I was working as an enumerator for the U.S. Census in the year 2000 and one of the people on my team realized that for 2 hours worth of pay she could buy office supplies that would save us all (and the government) 60 hours worth of work.

She was stressed because there wasn't any official channel for us to buy office supplies other than the stuff they sent us.

I told her to buy the office supplies and say that she worked another 2 hours; this was breaking the rules but this did not strike me as at all unethical.

Now, not long after the 2008 crunch I was getting pissed about how long builds took on my cheap laptop (on which I was running both the client and server sides of a complex app).

Getting a better machine from management was out of the question, but I liked other aspects of the job, and 2009 wasn't the best time to go job seeking. So I bought myself a top end desktop computer and three inexpensive monitors.

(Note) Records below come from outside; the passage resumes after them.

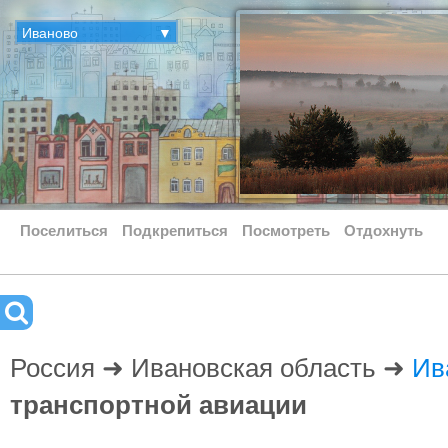
Иваново
▼
Поселиться
Подкрепиться
Посмотреть
Отдохнуть
Россия ➜ Ивановская область ➜
Ив
транспортной авиации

When I left that company they wanted to buy the machine off me so as to keep all the proprietary code and data on it, but as things worked out, the value of my own proprietary code and data on that machine was worth a lot to me so I kept it, and fortunately things never went to court.

This type of decision has risks (for instance, you don't want to be the guy who loses a machine with social security numbers on it and forces his employer to pay for credit monitoring for 70,000 people) but it can be the right thing to do sometimes.

pyoung · on Sept 20, 2013

I am surprised that they let you use your own machine. I am also surprised that they didn't get the code and data from you (or take you to court), as most employment contracts state that all work done by the employee is considered company property.

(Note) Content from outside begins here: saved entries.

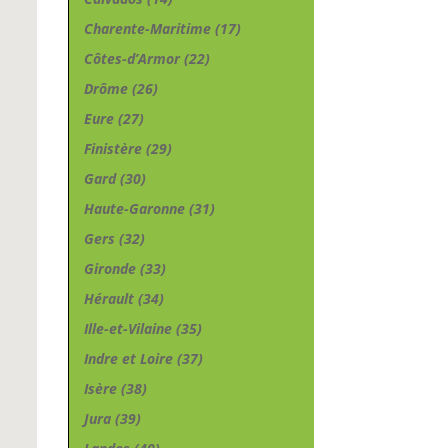
Charente-Maritime (17)
Côtes-d’Armor (22)
Drôme (26)
Eure (27)
Finistère (29)
Gard (30)
Haute-Garonne (31)
Gers (32)
Gironde (33)
Hérault (34)
Ille-et-Vilaine (35)
Indre et Loire (37)
Isère (38)
Jura (39)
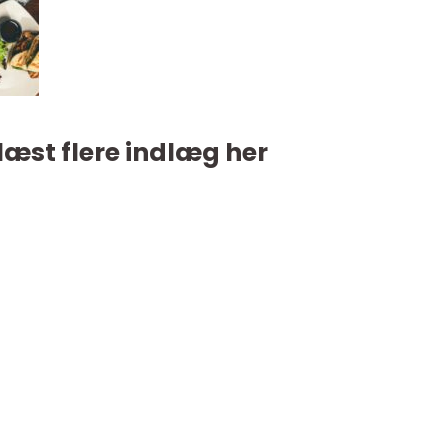
læst flere indlæg her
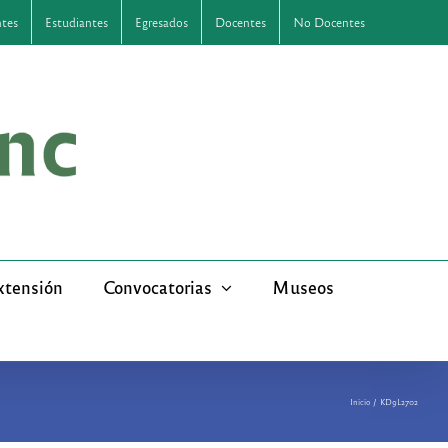
ntes
Estudiantes
Egresados
Docentes
No Docentes
xtensión
Convocatorias
Museos
Inicio
KD9L2702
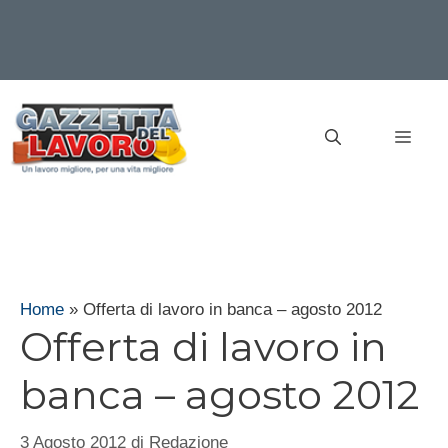
Vai
al
MEN
contenuto
Home
»
Offerta di lavoro in banca – agosto 2012
Offerta di lavoro in
banca – agosto 2012
3 Agosto 2012
di
Redazione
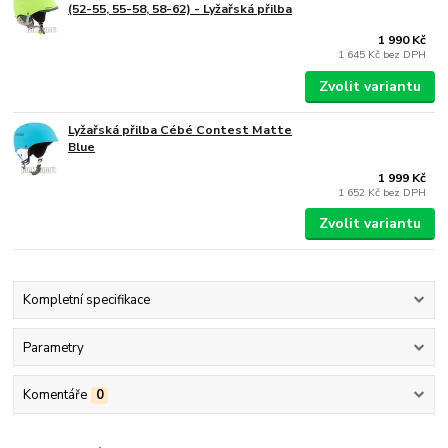
(52-55, 55-58, 58-62) - Lyžařská přilba
1 990 Kč
1 645 Kč
bez DPH
Zvolit variantu
Lyžařská přilba Cébé Contest Matte
Blue
1 999 Kč
1 652 Kč
bez DPH
Zvolit variantu
Kompletní specifikace
Parametry
Komentáře
0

carbocation · on Sept 20, 2013

You could also contribute to the company's rent payment. It would have a similar wealth transfer effect.

mempko · on Sept 20, 2013

If a company is making a profit, they owe more to you than you to them....

dekhn · on Sept 20, 2013

you're profitsharing, right? so if you go around the company's self limiting policies, and make more profit by using your salary... then it's a net win to you.

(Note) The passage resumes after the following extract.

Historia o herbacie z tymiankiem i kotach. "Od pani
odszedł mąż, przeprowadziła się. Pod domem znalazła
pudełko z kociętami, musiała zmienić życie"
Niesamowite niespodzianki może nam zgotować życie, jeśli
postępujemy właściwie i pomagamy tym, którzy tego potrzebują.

twoodfin · on Sept 20, 2013

What if I'm distributing my code to thousands or millions of users who are going to be running it dozens of times a day? Suddenly, spending an hour to make it run just a few seconds faster looks like a very good trade-off.

pault · on Sept 20, 2013

Right tool for the job, etc etc

dllthomas · on Sept 20, 2013

> Cores scale linearly while programmers don't.

Cores scale linearly, but performance may not scale linearly to cores.

awj · on Sept 20, 2013

Ok, sweet, so we just need to tell game developers to start packaging additional processors with their games.

You need to get out more, you've completely lost perspective.

speeder · on Sept 20, 2013

And then how my players (I make games) use more cores?

They hire Amazon before playing my physics game?

Oh, I know, just put the game in the cloud...

Then players will become angry because the game only works when internet works and they cannot play at the underground train while commuting.

Sorry, but sometimes I have impression that web developers forget there is other sort of development that exists.

figglesonrails · on Sept 20, 2013

Depending on how you value things, being able to spend fewer clock cycles may be more "environmentally responsible" in the long run, though data centers do run a pretty tight ship. ;)

jefftk · on Sept 20, 2013

Setting aside the validity of this comparison, keep in mind that Go is coming out of Google, a place where running on 1000 cores is dinky.

(Note: I work for Google, but on open-source server software.)

mempko · on Sept 20, 2013

This is going to become less true when/if power costs go up

asdasf · on Sept 20, 2013

>Cores scale linearly

You don't seriously think that do you? People struggle with concurrency and parallelism all the time. Tons of problems we have no way to scale up with more CPU cores, it is an open research problem to try to find ways to do so. Pretending that you can just buy fast is a huge mistake that costs millions of dollars.